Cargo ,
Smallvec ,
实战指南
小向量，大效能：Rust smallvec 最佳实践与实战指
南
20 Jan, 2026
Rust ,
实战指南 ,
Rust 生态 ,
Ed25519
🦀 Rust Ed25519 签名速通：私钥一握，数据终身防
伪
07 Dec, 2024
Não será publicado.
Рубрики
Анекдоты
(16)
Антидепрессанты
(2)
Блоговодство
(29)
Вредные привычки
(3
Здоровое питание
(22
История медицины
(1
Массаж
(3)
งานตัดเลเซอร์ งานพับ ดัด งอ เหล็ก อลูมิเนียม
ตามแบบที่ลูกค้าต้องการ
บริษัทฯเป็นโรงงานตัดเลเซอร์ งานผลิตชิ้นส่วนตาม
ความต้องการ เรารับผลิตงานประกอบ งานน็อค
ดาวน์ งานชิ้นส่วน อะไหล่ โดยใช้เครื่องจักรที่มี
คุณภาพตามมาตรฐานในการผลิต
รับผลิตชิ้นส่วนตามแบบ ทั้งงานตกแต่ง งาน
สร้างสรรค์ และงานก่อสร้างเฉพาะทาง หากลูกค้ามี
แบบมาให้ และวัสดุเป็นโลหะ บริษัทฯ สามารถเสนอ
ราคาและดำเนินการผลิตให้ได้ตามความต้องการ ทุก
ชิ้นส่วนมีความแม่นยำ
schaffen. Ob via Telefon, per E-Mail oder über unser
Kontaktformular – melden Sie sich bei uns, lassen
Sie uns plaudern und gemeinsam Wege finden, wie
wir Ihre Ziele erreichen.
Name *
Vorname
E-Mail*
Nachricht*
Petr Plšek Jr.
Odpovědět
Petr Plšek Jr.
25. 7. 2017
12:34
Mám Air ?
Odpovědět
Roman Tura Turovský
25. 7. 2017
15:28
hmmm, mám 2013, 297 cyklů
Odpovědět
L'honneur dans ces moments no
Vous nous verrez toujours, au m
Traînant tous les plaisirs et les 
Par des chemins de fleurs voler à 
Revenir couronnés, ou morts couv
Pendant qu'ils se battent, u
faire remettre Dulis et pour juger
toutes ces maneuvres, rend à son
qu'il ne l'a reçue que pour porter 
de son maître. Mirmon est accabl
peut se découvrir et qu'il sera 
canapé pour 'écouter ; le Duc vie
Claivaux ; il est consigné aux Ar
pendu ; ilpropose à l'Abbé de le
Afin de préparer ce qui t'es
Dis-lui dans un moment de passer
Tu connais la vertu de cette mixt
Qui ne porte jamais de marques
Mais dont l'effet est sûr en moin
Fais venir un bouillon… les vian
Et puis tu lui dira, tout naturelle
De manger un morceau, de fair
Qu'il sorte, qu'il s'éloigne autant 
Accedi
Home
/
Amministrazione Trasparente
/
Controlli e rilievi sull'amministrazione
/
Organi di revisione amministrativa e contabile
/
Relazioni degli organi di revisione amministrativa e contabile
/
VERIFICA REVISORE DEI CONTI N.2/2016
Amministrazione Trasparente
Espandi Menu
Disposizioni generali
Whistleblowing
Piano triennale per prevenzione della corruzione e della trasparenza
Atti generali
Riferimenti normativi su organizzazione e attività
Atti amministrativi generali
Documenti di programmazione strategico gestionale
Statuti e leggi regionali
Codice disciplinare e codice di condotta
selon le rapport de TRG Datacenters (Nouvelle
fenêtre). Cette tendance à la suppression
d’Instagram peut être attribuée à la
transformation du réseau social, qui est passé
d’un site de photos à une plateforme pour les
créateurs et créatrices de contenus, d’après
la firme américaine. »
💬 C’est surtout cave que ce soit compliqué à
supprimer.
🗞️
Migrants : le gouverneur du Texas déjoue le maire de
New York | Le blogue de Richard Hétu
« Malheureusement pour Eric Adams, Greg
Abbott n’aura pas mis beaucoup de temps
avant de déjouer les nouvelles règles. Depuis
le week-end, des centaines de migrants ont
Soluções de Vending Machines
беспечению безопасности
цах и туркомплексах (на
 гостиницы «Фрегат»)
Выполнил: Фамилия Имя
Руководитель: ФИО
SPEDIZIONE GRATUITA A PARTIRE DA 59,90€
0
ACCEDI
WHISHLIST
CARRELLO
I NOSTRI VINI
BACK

□ □ □ □ □

### What you have to do
Reproduce the items from the beginning up to and including the line with "งานตัดเลเซอร์ งานพับ ดัด งอ เหล็ก อลูมิเนียม", substituting "Go" for every occurrence of "Rust" and leaving all other text unchanged.

### Exercise solution
Cargo ,
Smallvec ,
实战指南
小向量，大效能：Go smallvec 最佳实践与实战指
南
20 Jan, 2026
Go ,
实战指南 ,
Go 生态 ,
Ed25519
🦀 Go Ed25519 签名速通：私钥一握，数据终身防
伪
07 Dec, 2024
Não será publicado.
Рубрики
Анекдоты
(16)
Антидепрессанты
(2)
Блоговодство
(29)
Вредные привычки
(3
Здоровое питание
(22
История медицины
(1
Массаж
(3)
งานตัดเลเซอร์ งานพับ ดัด งอ เหล็ก อลูมิเนียม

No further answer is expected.